Purpose : Inhibitor of differentiation (Id) genes are DNA-binding transcription factors and shown to regulate cell proliferation, migration, angiogenesis and fibrosis. The expression and role Id genes in the cornea are still unknown. We sought to characterize the expression of Id proteins and their interactions with the profibrotic cytokine transforming growth factor β1 (TGFβ1) and anti-fibrotic cytokine bone morphogenic protein 7 (BMP7) in human cornea.

Methods : Human donor corneas procured from Eye Bank were used. Id proteins were localized in human corneal sections using immunofluorescence. Primary cultures of human corneal fibroblasts (HCF) were established and treated with either TGFβ1 (5ng/ml) or BMP7 (10ng/ml) for 24 hrs in serum free medium. Expression of Id’s in response to TGFβ1, BMP7 and TGFβ1+BMP7 was measured with qPCR and immunoblotting.

Results : All three major cell types of human cornea expressed Id1-4 genes. Id1 and Id2 proteins were ubiquitously expressed in epithelial cells and stromal keratocytes in the human cornea with Id1 predominantly in basal epithelial cells. The Ids were differentially regulated with TGFβ1 and BMP7 in a time dependent manner. Id proteins are exclusively expressed in human corneal fibroblasts but not in human corneal myofibroblasts. TGFβ1 and BMP7 regulated Id gene expression at different time points. Treatment of TGFβ1 to HCF showed a significant increase in Id1, Id2 and Id4 at earlier time point (2h; Id1, p<0.001; Id2, p<0.01 and Id4, p<0.001) followed by a decrease in mRNA expression at late time points (12h, 24h, and 48h). Contrary to this, BMP7 treatment showed a gradual increase in the expression of Id1 (24h p<0.005; 48h p<0.001), Id2 (24h p<0.01) and Id3 (48h p<0.001) in a time-dependent manner. Combined treatment of TGFβ1+BMP7 to HCFs showed a significant increase in Id1, Id3 and Id4 expression.

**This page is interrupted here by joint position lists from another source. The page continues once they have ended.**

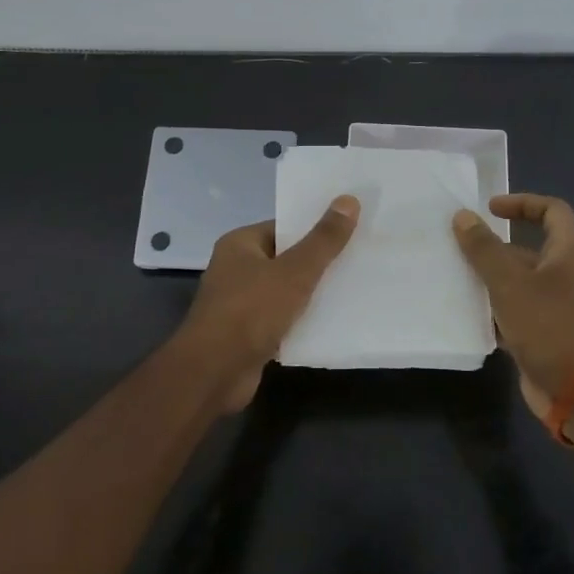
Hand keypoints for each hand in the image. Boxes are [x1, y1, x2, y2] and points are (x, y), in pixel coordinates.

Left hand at [180, 197, 360, 409]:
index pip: (283, 228)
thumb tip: (349, 199)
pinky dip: (303, 321)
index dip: (315, 229)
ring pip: (286, 291)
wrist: (214, 373)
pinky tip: (333, 322)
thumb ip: (323, 240)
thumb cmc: (250, 311)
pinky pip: (282, 319)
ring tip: (354, 288)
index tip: (350, 230)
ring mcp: (240, 304)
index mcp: (240, 244)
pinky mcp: (248, 334)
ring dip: (312, 294)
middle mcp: (236, 269)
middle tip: (359, 258)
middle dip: (319, 263)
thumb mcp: (294, 272)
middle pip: (286, 259)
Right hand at [452, 194, 573, 421]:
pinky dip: (497, 306)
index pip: (552, 211)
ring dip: (492, 277)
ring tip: (456, 276)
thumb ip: (484, 248)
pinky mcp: (548, 331)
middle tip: (462, 244)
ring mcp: (560, 304)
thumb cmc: (548, 326)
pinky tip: (468, 311)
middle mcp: (569, 273)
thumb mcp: (509, 283)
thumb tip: (463, 216)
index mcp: (570, 252)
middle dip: (496, 245)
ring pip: (522, 280)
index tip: (490, 209)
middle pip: (531, 246)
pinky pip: (519, 308)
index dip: (522, 203)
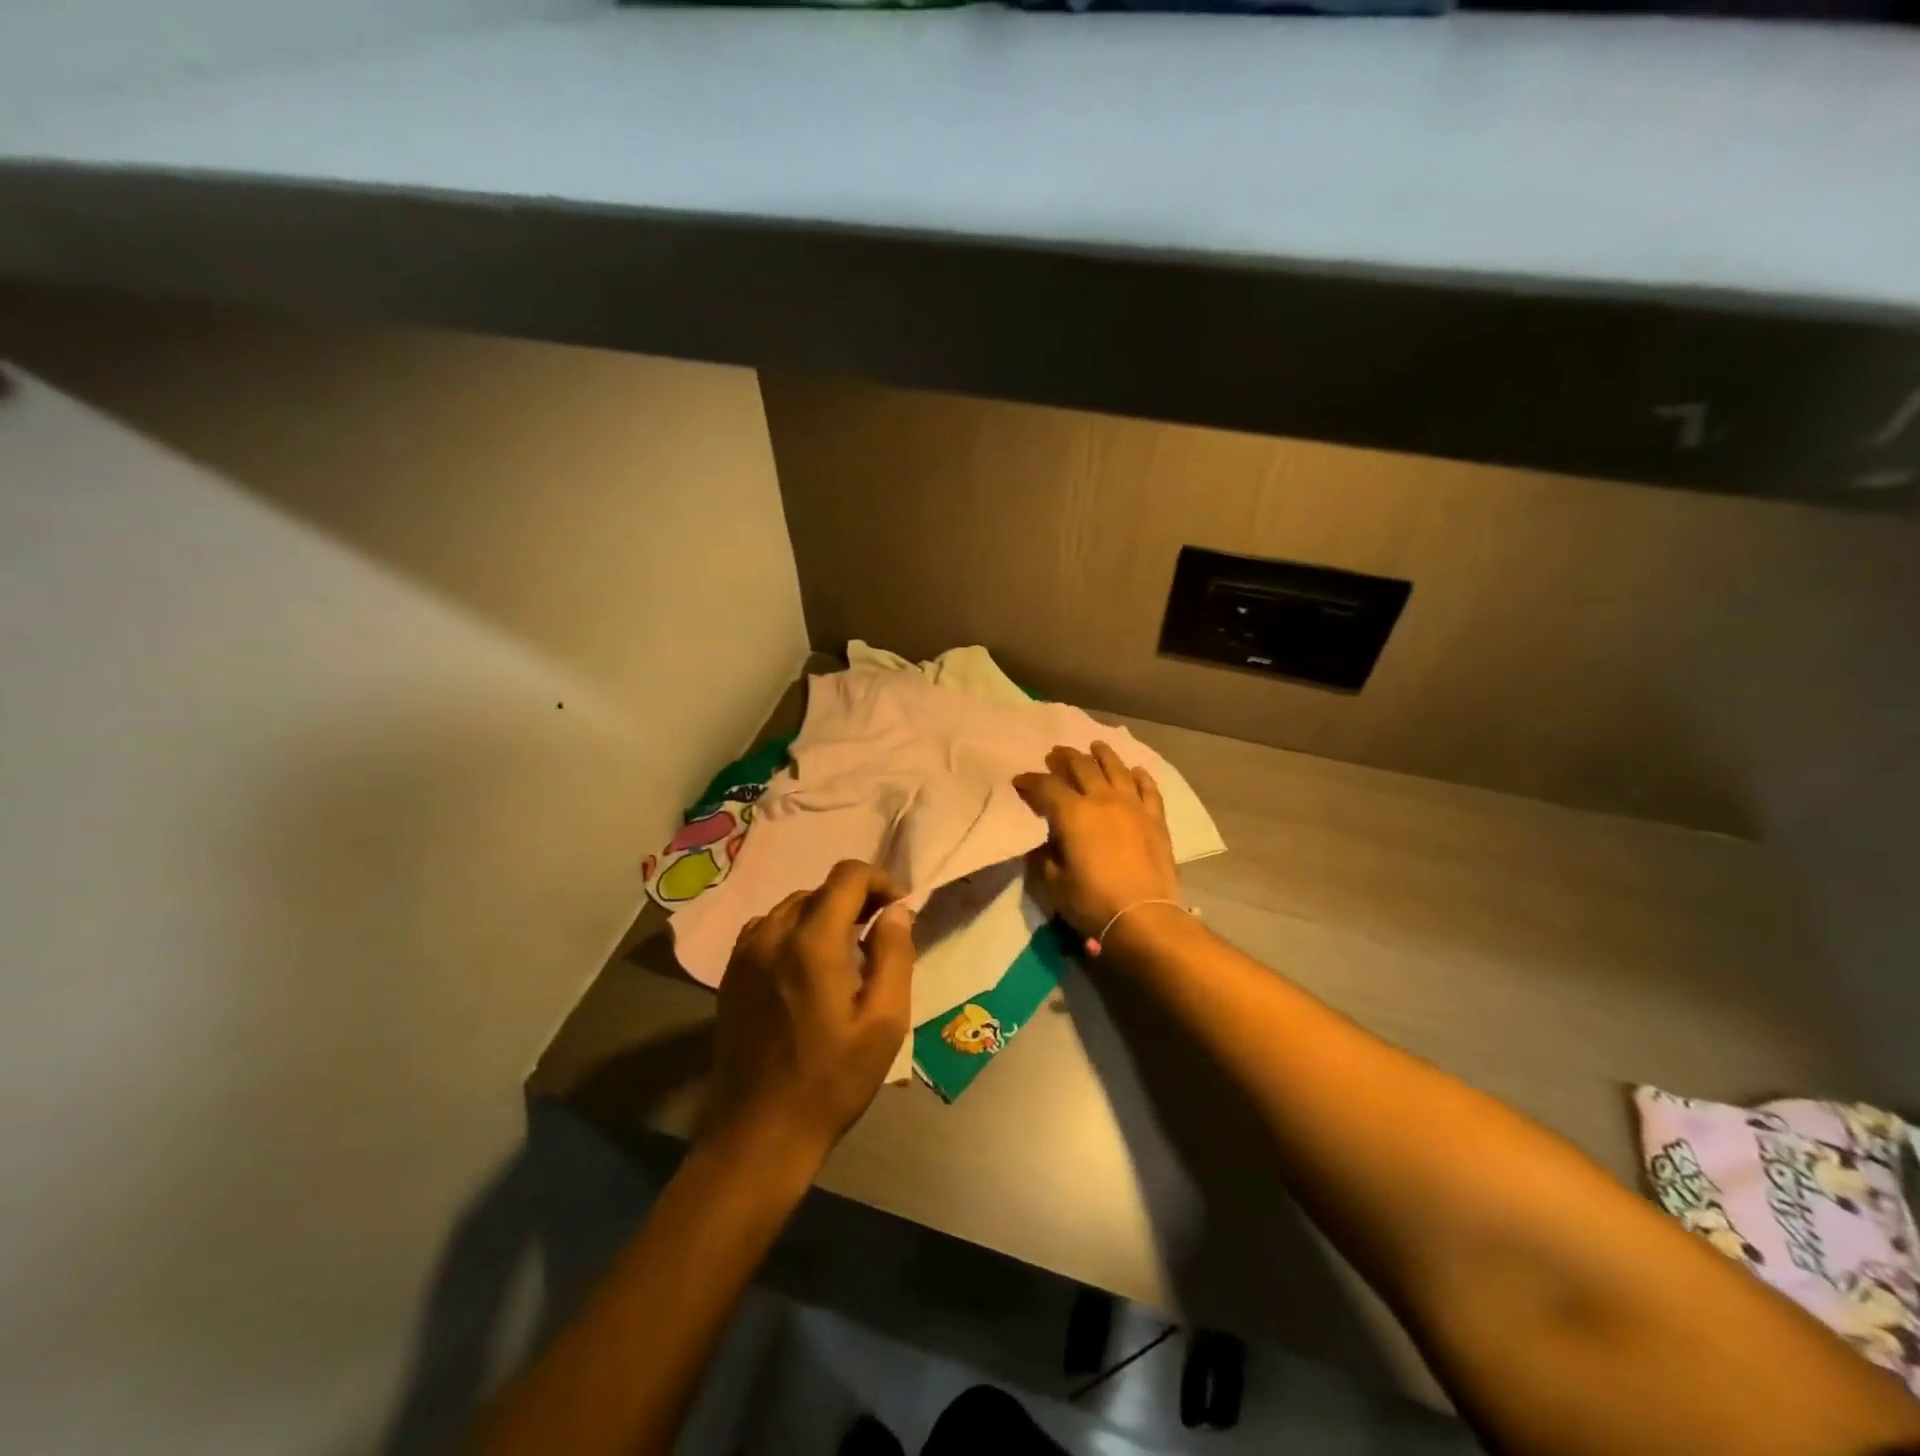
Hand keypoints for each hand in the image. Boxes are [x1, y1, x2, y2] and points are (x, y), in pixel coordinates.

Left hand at [702, 860, 915, 1171]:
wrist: (759, 1134)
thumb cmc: (832, 1080)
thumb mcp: (885, 1022)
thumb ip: (895, 954)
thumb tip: (896, 910)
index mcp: (813, 941)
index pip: (848, 875)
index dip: (880, 881)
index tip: (897, 911)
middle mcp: (773, 933)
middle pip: (821, 889)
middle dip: (855, 900)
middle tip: (878, 937)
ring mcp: (746, 953)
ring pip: (793, 906)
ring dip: (824, 916)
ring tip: (844, 955)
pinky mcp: (731, 973)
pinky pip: (767, 929)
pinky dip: (794, 932)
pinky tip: (805, 967)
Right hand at [1014, 742, 1181, 937]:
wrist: (1143, 915)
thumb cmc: (1091, 901)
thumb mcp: (1053, 882)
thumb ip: (1045, 856)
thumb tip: (1045, 842)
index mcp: (1073, 813)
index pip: (1046, 787)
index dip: (1030, 781)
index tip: (1019, 781)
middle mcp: (1102, 799)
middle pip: (1082, 767)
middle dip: (1065, 758)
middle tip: (1055, 754)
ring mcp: (1133, 806)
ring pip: (1116, 769)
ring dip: (1103, 755)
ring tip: (1095, 746)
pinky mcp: (1155, 819)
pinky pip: (1148, 789)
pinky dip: (1141, 777)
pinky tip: (1136, 771)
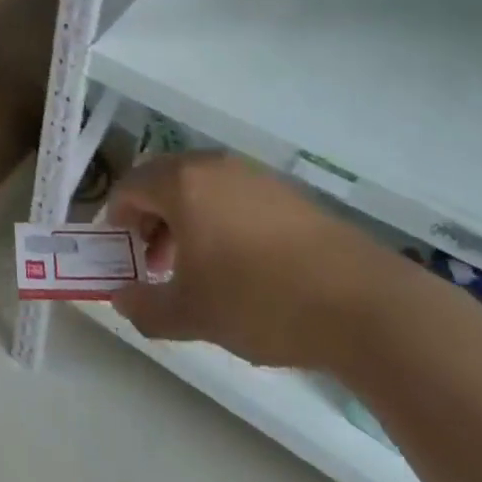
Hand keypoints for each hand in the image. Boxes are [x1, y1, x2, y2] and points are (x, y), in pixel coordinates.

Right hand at [106, 152, 397, 369]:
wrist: (364, 304)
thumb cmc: (260, 300)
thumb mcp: (192, 314)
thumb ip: (146, 306)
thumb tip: (121, 299)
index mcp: (182, 183)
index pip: (129, 187)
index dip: (117, 220)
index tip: (124, 256)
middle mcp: (214, 167)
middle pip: (163, 181)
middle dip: (151, 219)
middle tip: (157, 263)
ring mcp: (255, 176)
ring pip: (201, 189)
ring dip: (186, 221)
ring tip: (200, 269)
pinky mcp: (289, 194)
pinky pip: (235, 197)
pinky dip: (222, 221)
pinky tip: (243, 266)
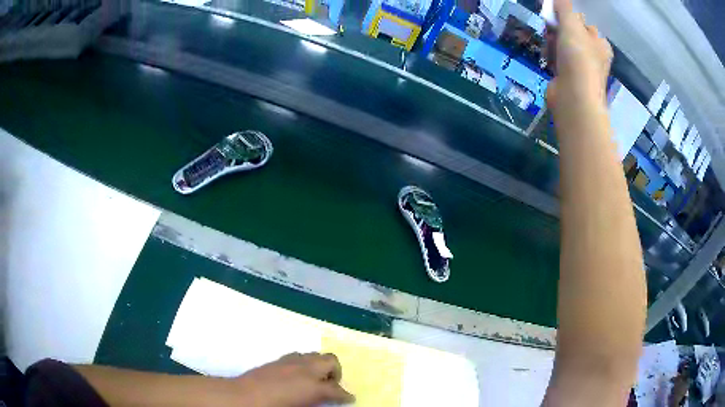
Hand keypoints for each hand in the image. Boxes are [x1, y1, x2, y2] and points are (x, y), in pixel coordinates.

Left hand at [232, 352, 354, 406]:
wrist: (243, 397)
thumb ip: (315, 402)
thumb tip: (322, 400)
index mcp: (313, 386)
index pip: (337, 390)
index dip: (346, 395)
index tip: (350, 398)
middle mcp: (305, 369)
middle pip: (331, 361)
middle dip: (336, 373)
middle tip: (331, 386)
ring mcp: (291, 361)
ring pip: (315, 355)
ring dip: (321, 366)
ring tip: (315, 380)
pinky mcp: (279, 359)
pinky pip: (299, 356)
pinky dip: (306, 363)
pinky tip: (298, 375)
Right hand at [546, 0, 612, 110]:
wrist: (574, 98)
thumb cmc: (578, 59)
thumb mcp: (572, 25)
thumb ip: (565, 8)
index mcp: (600, 43)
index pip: (583, 22)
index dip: (568, 16)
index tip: (555, 15)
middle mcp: (594, 55)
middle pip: (571, 32)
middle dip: (558, 29)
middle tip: (551, 29)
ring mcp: (582, 68)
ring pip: (563, 45)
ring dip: (552, 42)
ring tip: (550, 46)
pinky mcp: (569, 77)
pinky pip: (558, 59)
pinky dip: (552, 56)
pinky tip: (549, 58)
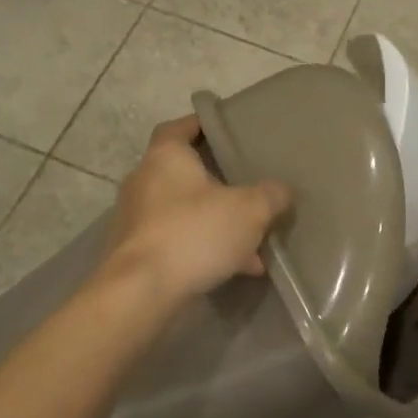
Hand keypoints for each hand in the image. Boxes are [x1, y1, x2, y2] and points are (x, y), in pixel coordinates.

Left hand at [102, 115, 291, 307]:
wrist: (142, 292)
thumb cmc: (194, 233)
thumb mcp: (249, 211)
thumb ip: (269, 196)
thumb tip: (280, 191)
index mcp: (165, 157)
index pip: (180, 127)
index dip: (203, 125)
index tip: (226, 129)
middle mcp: (145, 181)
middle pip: (185, 172)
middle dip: (219, 183)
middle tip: (249, 189)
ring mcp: (137, 219)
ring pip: (185, 212)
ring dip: (217, 223)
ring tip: (254, 241)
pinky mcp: (137, 253)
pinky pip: (178, 241)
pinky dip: (205, 249)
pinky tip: (238, 269)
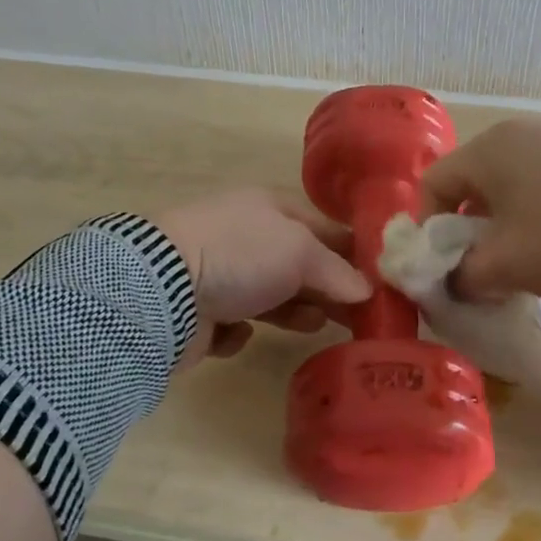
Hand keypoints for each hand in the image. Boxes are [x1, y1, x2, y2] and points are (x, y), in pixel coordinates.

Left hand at [156, 190, 371, 364]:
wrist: (162, 290)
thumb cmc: (240, 256)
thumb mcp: (300, 253)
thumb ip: (337, 271)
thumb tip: (365, 290)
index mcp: (267, 208)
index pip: (321, 228)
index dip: (351, 253)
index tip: (378, 281)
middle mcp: (243, 237)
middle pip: (297, 265)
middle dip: (326, 289)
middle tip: (356, 316)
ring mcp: (218, 274)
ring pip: (269, 295)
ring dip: (293, 311)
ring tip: (312, 327)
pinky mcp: (200, 312)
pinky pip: (234, 323)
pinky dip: (241, 331)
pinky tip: (240, 332)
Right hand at [420, 119, 540, 301]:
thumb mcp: (508, 265)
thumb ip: (464, 277)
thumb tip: (452, 283)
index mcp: (487, 151)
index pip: (431, 186)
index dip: (428, 232)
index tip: (445, 269)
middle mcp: (516, 136)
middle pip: (470, 188)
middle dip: (468, 235)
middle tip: (482, 273)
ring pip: (508, 191)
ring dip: (503, 231)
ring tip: (523, 266)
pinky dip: (536, 219)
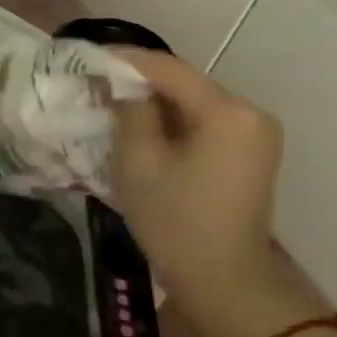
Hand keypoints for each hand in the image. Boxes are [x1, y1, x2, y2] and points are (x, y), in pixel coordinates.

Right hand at [109, 52, 311, 336]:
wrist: (223, 280)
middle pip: (183, 81)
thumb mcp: (138, 160)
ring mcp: (253, 133)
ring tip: (106, 100)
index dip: (123, 58)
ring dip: (150, 99)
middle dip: (136, 78)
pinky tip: (137, 125)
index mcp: (228, 112)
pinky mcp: (247, 152)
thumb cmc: (174, 220)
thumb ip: (128, 110)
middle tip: (90, 81)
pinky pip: (201, 120)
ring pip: (190, 101)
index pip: (168, 68)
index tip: (82, 56)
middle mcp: (250, 113)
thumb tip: (117, 81)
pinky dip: (168, 118)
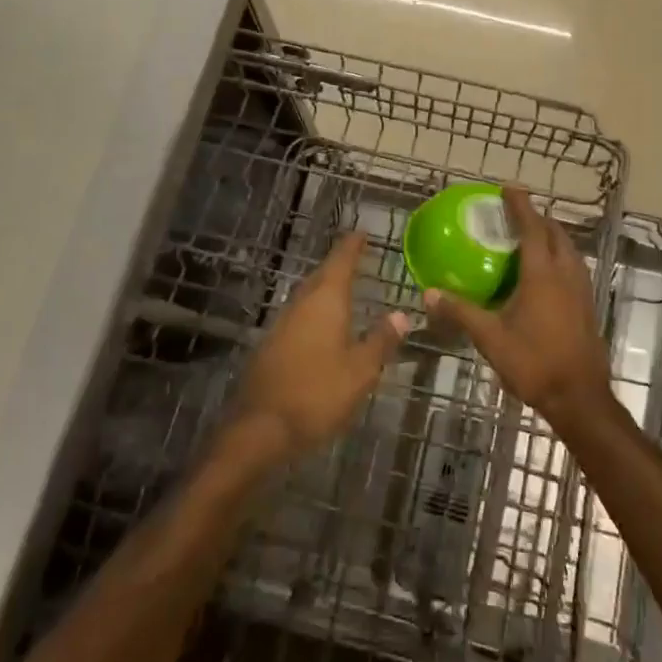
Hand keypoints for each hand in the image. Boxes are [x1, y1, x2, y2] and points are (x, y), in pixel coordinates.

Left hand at [232, 231, 406, 464]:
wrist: (260, 429)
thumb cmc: (318, 394)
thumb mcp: (361, 371)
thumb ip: (381, 340)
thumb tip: (401, 314)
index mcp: (325, 302)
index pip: (340, 262)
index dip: (351, 247)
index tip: (361, 233)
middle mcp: (300, 305)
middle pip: (321, 277)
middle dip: (338, 266)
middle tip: (355, 258)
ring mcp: (281, 325)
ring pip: (307, 297)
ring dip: (324, 289)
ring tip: (342, 290)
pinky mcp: (270, 347)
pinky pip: (298, 317)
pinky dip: (314, 313)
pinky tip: (321, 328)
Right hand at [426, 187, 613, 430]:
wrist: (579, 397)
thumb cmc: (534, 363)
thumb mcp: (491, 338)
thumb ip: (461, 312)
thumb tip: (429, 293)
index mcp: (543, 274)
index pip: (533, 228)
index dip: (521, 205)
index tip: (508, 188)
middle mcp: (566, 274)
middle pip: (556, 233)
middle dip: (538, 218)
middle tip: (515, 213)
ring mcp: (581, 289)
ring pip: (569, 249)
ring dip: (551, 236)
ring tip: (529, 237)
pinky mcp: (587, 304)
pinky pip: (573, 266)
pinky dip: (559, 255)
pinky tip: (543, 273)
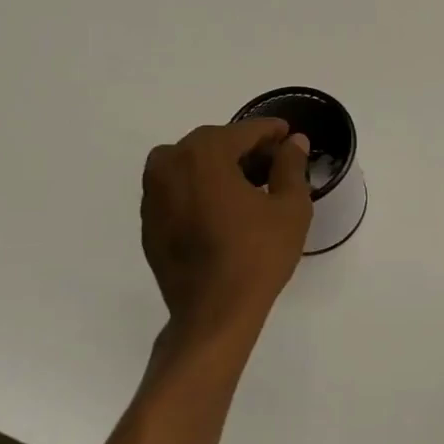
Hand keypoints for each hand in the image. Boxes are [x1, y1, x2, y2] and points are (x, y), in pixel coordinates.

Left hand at [141, 119, 313, 327]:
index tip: (290, 136)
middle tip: (274, 163)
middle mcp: (169, 164)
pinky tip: (224, 209)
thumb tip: (294, 142)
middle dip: (245, 148)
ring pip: (191, 164)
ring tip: (249, 187)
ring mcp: (153, 193)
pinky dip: (200, 189)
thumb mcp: (290, 207)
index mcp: (204, 154)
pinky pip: (178, 189)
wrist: (213, 313)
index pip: (244, 131)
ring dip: (220, 167)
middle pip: (214, 143)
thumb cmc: (257, 255)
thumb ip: (291, 166)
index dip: (271, 131)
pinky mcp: (149, 221)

Conclusions : Id genes are expressed in human cornea and play vital role in corneal wound healing and fibrosis development by regulating TGFβ1 and BMP7 activities. Id genes can be a target for restoring and maintaining corneal transparency.

This is an abstract that was submitted for the 2016 ARVO Annual Meeting, held in Seattle, Wash., May 1-5, 2016.